Frequently, levofloxacin is used to treat nitrofurantoin-sensitive UTI cases. Levofloxacin is a broad-spectrum antibiotic that is effective against a wide range of gram-positive and gram-negative bacteria commonly implicated in UTIs. Levofloxacin may be prescribed where nitrofurantoin is contraindicated or ineffective, such as in patients with known allergies, kidney impairment, or resistance to nitrofurantoin. Additionally, levofloxacin offers the advantage of once-daily dosing, which facilitate better patient compliance and potentially reduce the risk of antibiotic resistance.34,35

We also identified a few antibiotics with low effectiveness in treating UTI, such as cefepime, meropenem, and gentamicin, emphasizing the importance of judicious antibiotic selection guided by local susceptibility patterns and antimicrobial stewardship principles.36

The strengths of the present study include its relatively large sample size, comprising intensive care unit, outpatient department, and emergency patients, which enabled the inclusion of uncomplicated, complicated, and recurrent cases. The study highlights the clinical profile and treatment approach to UTIs in the GCC region including Oman, emphasizing its importance given the region’s distinct clinical and epidemiological landscape. This study emphasizes the importance of urine cultures and susceptibility testing in guiding antibiotic therapy for complicated or recurrent UTIs, while also advocating for judicious antibiotic use to combat antimicrobial resistance, especially amid rising MDR prevalence.
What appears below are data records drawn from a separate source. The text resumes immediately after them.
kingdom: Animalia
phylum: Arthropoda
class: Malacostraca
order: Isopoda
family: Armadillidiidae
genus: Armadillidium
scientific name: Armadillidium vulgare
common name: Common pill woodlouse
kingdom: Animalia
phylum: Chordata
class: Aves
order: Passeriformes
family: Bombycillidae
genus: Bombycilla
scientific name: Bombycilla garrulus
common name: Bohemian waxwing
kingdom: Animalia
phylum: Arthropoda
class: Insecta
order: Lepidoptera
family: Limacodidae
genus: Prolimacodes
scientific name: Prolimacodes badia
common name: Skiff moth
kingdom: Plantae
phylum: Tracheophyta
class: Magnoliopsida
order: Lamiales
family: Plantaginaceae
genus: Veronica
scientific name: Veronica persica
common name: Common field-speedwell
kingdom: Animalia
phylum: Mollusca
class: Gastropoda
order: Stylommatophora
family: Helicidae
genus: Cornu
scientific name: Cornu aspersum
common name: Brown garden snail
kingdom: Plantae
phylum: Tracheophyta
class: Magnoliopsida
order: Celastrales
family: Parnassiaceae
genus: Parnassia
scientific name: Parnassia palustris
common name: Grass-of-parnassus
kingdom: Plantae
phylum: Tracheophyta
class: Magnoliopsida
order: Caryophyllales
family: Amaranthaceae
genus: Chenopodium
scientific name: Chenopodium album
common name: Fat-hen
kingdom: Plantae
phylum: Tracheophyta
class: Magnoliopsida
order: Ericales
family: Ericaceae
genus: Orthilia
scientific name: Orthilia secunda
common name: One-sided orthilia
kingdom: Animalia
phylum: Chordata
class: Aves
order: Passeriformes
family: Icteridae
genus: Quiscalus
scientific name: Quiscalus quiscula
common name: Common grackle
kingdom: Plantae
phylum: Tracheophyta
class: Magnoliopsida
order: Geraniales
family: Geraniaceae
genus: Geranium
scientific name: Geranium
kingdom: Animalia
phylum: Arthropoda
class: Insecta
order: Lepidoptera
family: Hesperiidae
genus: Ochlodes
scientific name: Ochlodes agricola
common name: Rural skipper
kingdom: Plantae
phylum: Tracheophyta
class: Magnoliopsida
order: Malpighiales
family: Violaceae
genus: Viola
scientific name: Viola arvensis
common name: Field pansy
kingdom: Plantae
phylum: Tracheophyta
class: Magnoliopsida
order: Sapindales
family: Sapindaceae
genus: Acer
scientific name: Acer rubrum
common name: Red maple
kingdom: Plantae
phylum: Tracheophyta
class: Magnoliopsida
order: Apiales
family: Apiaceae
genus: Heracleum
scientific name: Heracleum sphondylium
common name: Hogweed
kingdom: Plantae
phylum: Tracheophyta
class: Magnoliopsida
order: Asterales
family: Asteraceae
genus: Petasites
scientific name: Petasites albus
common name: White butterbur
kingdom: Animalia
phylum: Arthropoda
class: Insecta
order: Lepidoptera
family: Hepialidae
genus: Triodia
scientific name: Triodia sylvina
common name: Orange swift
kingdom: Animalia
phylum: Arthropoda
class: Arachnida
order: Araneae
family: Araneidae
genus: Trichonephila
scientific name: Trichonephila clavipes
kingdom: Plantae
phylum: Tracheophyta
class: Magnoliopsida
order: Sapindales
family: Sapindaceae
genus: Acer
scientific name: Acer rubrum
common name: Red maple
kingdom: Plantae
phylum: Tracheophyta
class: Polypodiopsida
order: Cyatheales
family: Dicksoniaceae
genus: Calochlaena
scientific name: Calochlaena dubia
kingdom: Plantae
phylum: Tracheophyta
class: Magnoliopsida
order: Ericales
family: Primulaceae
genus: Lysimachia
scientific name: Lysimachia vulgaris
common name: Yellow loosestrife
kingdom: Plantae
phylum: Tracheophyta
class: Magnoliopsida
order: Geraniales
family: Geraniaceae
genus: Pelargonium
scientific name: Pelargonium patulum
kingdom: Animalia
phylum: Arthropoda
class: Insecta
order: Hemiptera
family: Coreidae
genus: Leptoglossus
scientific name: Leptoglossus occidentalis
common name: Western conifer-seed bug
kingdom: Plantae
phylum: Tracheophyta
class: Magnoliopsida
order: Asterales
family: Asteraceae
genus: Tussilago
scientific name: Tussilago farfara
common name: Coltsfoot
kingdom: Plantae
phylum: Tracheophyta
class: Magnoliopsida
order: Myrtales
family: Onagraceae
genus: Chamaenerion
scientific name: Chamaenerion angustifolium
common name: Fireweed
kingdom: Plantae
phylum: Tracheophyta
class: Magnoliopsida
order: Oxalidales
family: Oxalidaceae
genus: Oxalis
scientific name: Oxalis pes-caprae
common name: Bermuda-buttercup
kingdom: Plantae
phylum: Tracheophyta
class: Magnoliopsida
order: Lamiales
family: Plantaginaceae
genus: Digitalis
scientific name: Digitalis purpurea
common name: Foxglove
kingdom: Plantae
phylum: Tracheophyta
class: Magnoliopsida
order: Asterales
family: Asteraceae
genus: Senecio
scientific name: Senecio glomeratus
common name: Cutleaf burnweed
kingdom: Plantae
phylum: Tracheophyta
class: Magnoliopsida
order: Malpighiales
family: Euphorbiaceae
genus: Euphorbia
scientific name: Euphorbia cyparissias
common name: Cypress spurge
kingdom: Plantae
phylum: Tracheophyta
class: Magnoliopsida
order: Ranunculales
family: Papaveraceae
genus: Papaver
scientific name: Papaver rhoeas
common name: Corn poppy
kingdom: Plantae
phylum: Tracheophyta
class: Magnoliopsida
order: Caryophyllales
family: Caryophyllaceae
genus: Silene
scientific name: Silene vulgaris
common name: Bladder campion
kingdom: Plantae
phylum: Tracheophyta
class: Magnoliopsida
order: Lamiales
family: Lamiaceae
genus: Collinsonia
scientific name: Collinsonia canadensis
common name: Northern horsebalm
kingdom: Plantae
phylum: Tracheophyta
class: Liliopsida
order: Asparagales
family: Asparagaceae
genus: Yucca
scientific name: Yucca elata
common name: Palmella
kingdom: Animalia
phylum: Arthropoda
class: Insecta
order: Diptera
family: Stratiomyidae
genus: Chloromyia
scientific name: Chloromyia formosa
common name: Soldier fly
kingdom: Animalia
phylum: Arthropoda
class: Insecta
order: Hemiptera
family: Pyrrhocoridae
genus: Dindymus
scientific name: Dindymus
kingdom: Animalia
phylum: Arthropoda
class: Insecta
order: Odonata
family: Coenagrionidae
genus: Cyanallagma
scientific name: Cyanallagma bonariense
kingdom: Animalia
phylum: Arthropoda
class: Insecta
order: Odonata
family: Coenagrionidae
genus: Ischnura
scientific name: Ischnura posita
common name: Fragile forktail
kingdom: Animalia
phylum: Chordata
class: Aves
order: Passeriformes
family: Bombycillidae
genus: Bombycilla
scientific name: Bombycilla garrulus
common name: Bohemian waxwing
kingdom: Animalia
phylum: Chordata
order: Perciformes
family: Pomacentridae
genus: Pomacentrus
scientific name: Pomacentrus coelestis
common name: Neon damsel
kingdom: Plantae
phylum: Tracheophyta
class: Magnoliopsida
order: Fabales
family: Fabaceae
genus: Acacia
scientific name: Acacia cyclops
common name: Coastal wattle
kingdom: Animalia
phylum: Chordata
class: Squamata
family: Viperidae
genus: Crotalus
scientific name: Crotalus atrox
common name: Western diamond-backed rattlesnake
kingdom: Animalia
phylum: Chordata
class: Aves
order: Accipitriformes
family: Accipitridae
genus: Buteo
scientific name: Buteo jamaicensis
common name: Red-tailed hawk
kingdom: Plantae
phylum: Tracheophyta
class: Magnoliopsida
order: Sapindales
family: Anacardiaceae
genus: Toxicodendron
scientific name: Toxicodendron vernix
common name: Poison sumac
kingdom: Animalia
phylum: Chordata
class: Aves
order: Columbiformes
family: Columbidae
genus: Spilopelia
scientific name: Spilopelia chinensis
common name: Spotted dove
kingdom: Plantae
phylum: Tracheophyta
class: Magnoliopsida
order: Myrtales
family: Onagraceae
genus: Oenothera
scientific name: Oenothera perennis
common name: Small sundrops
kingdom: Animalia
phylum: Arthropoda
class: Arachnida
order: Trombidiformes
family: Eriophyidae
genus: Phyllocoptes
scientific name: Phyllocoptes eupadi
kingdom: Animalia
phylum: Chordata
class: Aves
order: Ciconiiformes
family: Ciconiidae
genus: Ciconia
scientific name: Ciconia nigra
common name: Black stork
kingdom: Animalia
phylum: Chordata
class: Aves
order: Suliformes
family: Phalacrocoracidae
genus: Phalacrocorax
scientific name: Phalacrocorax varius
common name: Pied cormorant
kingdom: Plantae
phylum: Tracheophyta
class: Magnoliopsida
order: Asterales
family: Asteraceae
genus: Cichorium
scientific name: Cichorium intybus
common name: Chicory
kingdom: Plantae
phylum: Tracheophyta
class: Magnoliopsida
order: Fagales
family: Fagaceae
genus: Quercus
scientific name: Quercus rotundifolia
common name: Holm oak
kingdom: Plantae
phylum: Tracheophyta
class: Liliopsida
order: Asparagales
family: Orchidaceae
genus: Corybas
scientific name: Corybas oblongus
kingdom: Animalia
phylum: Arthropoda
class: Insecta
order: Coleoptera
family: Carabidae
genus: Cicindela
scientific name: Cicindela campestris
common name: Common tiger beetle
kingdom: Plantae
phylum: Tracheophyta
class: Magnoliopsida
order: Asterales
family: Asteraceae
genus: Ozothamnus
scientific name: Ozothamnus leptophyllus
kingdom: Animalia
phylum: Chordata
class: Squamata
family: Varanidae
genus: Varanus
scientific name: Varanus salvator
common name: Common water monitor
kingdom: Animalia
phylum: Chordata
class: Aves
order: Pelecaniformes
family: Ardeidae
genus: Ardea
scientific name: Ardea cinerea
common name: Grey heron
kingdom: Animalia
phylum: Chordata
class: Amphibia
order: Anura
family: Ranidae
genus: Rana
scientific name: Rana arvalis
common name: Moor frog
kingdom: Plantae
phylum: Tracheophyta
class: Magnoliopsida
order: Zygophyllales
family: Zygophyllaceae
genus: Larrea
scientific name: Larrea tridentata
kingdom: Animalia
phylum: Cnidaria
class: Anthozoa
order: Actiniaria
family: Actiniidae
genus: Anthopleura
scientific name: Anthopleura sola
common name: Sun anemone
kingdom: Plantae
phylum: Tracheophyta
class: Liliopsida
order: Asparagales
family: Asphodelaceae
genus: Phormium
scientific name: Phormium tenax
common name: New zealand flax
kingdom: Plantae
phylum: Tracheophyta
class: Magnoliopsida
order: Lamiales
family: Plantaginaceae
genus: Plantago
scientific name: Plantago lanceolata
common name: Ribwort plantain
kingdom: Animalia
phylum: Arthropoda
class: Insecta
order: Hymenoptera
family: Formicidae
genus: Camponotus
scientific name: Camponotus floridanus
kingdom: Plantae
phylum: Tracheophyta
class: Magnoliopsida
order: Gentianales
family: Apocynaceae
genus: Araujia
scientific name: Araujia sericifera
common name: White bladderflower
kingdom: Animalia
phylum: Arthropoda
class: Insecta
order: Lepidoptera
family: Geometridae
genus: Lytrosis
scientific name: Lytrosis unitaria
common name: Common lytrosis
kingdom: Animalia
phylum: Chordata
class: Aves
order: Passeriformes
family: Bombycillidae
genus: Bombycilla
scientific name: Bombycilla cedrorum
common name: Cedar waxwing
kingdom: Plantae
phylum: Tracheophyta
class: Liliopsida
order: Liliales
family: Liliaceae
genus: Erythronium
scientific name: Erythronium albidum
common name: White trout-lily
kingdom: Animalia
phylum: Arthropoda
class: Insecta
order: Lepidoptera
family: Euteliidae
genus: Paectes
The limitations of the study include its single-center setting, retrospective design with its characteristic limitations, such as the absence of clinical outcome data, and a lack of distinction between complicated and uncomplicated UTIs. Future research should adopt prospective, multicenter approaches to enhance generalizability and comprehensively evaluate UTI management efficacy. In addition, being from a privately run institution, the current sample included a larger proportion of non-Omanis, especially from South Asian countries, than in typical studies from Oman, which has the potential to skew regional comparisons. Thus, a comparison of our results with other similar studies from Oman should be made with caution.

Emerging diagnostic technologies, such as rapid molecular diagnostics, enable faster and more accurate identification of UTI pathogens.37 These technologies need to be more widely available to facilitate prompt and targeted antibiotic treatment to UTI patients in the GCC countries including Oman. Addressing challenges in obtaining diagnostic reports is crucial for enhancing clinical decision-making and mitigating suboptimal UTI management practices. Further studies are warranted to delineate the necessity of treatment and identify optimal antibiotic regimens, fostering more targeted and efficacious UTI interventions.

Conclusion

The present study revealed that patient age is a key factor in UTI management among patients attending a privately run hospital in Oman. E. coli was the predominant pathogen in urine cultures and nitrofurantoin is the most effective first-line antibiotic. Our results emphasize the importance of follow up care for patients with multidrug-resistant UTI to prevent complications. Customized antibiotic therapy based on culture and sensitivity results is crucial for optimizing treatment outcomes and combating antimicrobial resistance. Future research should focus on prospective multicenter studies to confirm these findings, explore new therapeutic approaches, and antimicrobial stewardship strategies.

Disclosure

The authors declare no conflicts of interest. No funding was received for this study.

Acknowledgment

We sincerely thank Ashraf, Jisha, Renjini, Shobhita, Sreepriya, Bindu, Akhila, and Arya from the lab team for their assistance in data collection, and Dr. Neesha Nair for initiating and supporting the project.